# THE PROBLEM:
The reply should contain the full listing exactly as written and no pictures at all.

# INFORMATION SUPPLIED:

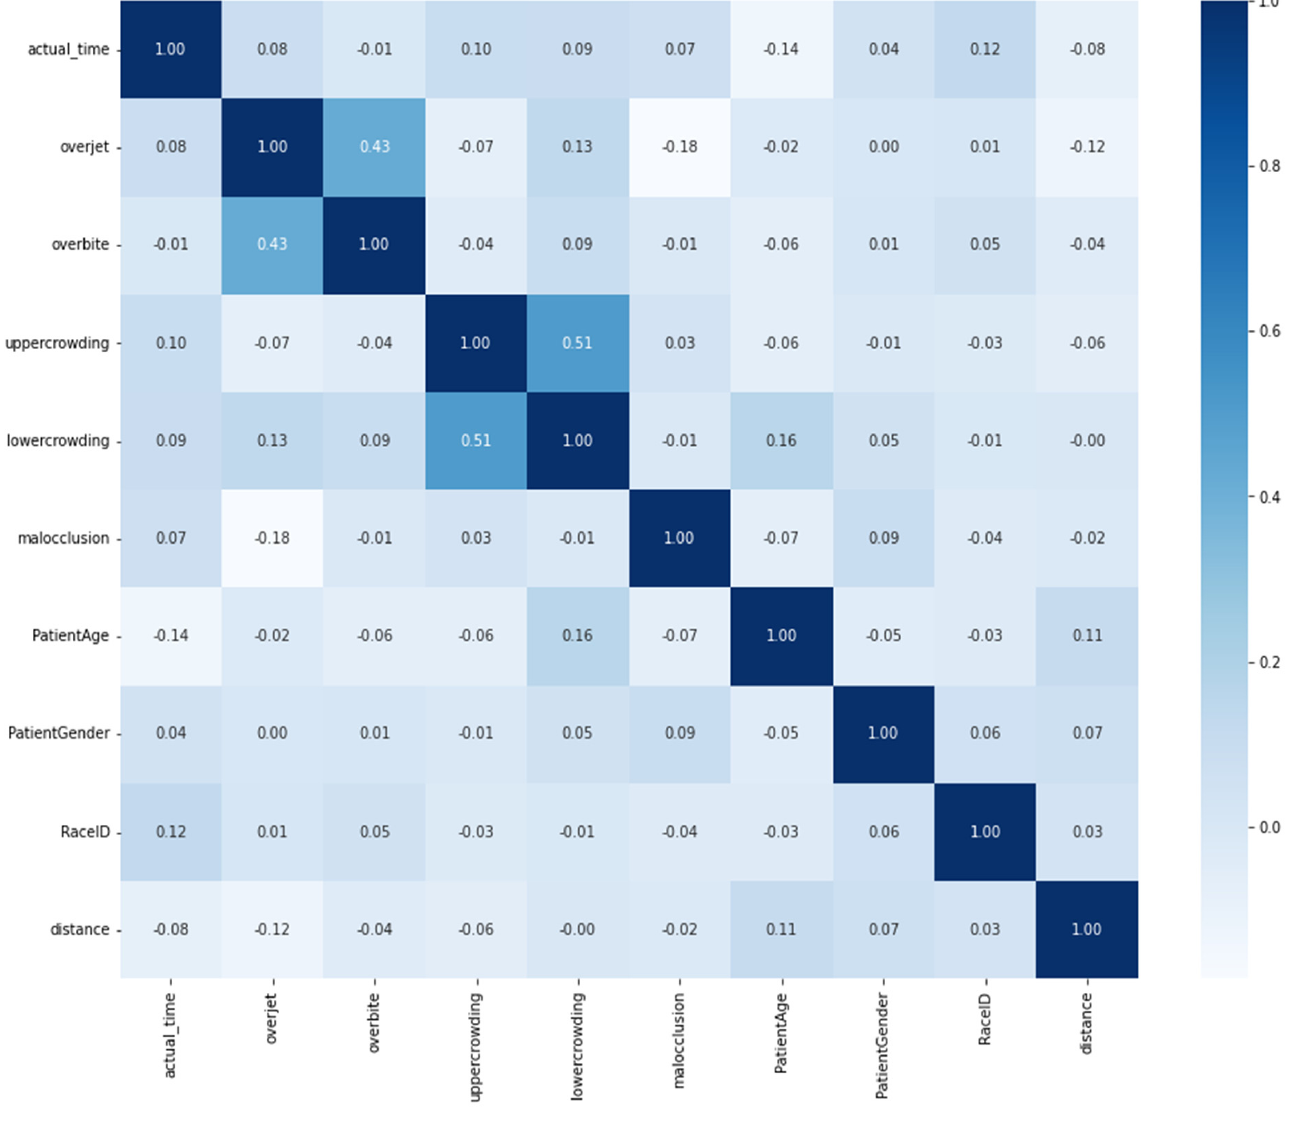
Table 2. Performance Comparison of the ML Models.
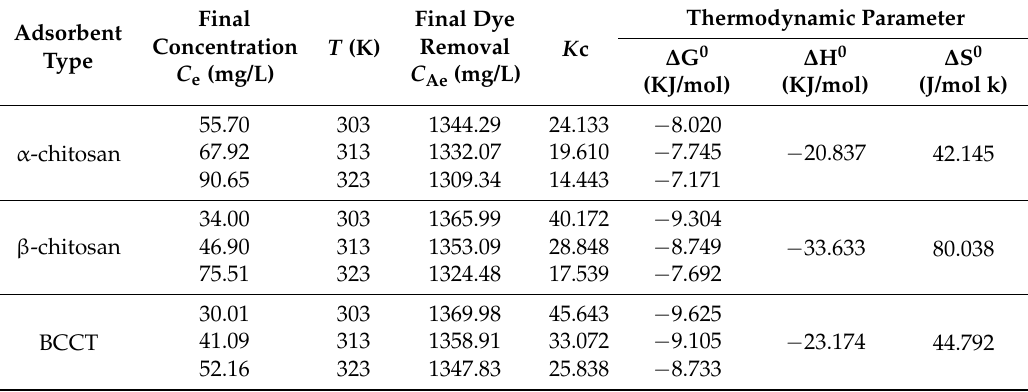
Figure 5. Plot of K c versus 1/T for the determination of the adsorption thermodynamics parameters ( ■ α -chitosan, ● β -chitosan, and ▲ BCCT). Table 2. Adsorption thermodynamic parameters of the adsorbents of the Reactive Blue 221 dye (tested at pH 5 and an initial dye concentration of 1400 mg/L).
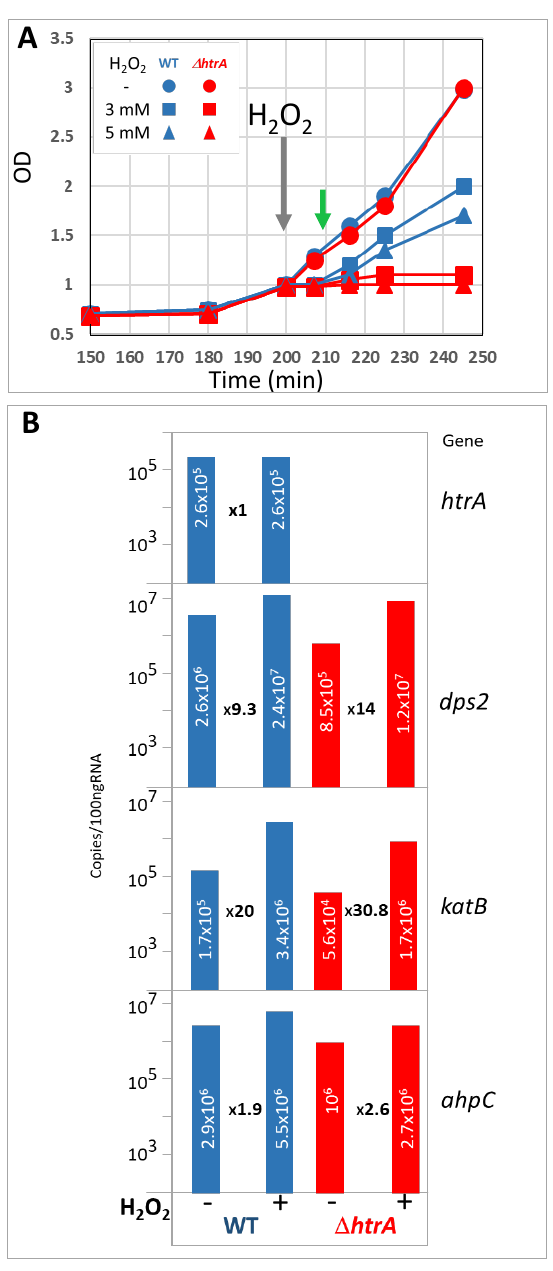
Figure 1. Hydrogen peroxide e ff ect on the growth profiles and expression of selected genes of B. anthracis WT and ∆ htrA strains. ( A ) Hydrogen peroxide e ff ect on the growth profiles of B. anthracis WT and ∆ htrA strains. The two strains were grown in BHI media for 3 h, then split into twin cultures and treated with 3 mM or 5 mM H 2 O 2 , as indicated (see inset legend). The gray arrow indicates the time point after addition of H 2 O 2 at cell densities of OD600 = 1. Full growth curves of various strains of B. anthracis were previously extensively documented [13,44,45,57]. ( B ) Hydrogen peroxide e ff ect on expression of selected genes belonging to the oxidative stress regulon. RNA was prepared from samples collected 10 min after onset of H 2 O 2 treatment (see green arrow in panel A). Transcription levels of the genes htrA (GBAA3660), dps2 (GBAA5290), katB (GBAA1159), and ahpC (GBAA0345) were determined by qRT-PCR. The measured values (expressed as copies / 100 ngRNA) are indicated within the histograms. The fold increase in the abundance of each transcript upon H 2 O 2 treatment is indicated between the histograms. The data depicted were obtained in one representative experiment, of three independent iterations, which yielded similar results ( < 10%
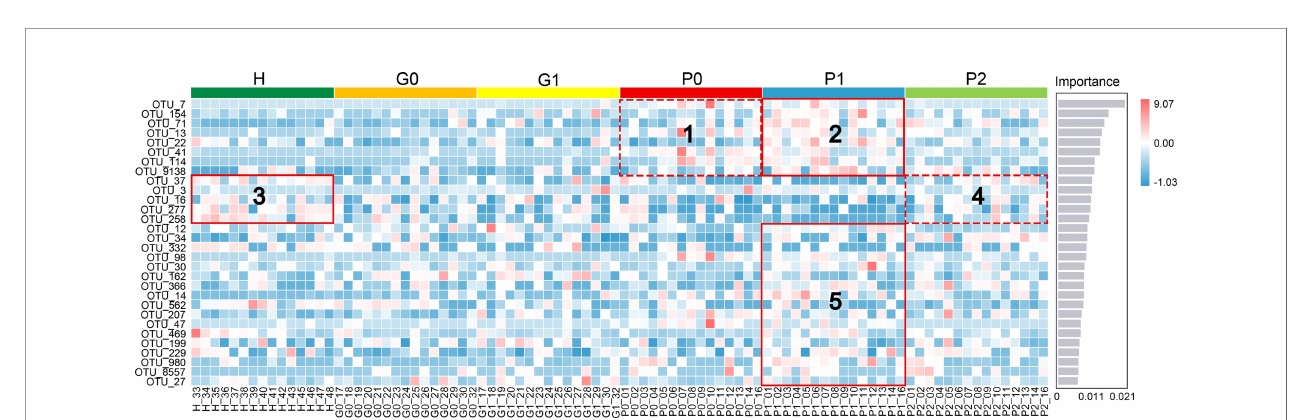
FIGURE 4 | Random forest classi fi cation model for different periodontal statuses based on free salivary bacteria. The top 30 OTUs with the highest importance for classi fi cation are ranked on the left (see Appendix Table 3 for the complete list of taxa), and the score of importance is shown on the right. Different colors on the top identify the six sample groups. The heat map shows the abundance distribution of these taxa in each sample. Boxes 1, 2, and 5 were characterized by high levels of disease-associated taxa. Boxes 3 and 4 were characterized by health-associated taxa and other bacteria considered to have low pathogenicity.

# TASK RESULT:
Table 2. Performance Comparison of the ML Models.
Figure 5. Plot of K c versus 1/T for the determination of the adsorption thermodynamics parameters ( ■ α -chitosan, ● β -chitosan, and ▲ BCCT). Table 2. Adsorption thermodynamic parameters of the adsorbents of the Reactive Blue 221 dye (tested at pH 5 and an initial dye concentration of 1400 mg/L).
Figure 1. Hydrogen peroxide e ff ect on the growth profiles and expression of selected genes of B. anthracis WT and ∆ htrA strains. ( A ) Hydrogen peroxide e ff ect on the growth profiles of B. anthracis WT and ∆ htrA strains. The two strains were grown in BHI media for 3 h, then split into twin cultures and treated with 3 mM or 5 mM H 2 O 2 , as indicated (see inset legend). The gray arrow indicates the time point after addition of H 2 O 2 at cell densities of OD600 = 1. Full growth curves of various strains of B. anthracis were previously extensively documented [13,44,45,57]. ( B ) Hydrogen peroxide e ff ect on expression of selected genes belonging to the oxidative stress regulon. RNA was prepared from samples collected 10 min after onset of H 2 O 2 treatment (see green arrow in panel A). Transcription levels of the genes htrA (GBAA3660), dps2 (GBAA5290), katB (GBAA1159), and ahpC (GBAA0345) were determined by qRT-PCR. The measured values (expressed as copies / 100 ngRNA) are indicated within the histograms. The fold increase in the abundance of each transcript upon H 2 O 2 treatment is indicated between the histograms. The data depicted were obtained in one representative experiment, of three independent iterations, which yielded similar results ( < 10%
FIGURE 4 | Random forest classi fi cation model for different periodontal statuses based on free salivary bacteria. The top 30 OTUs with the highest importance for classi fi cation are ranked on the left (see Appendix Table 3 for the complete list of taxa), and the score of importance is shown on the right. Different colors on the top identify the six sample groups. The heat map shows the abundance distribution of these taxa in each sample. Boxes 1, 2, and 5 were characterized by high levels of disease-associated taxa. Boxes 3 and 4 were characterized by health-associated taxa and other bacteria considered to have low pathogenicity.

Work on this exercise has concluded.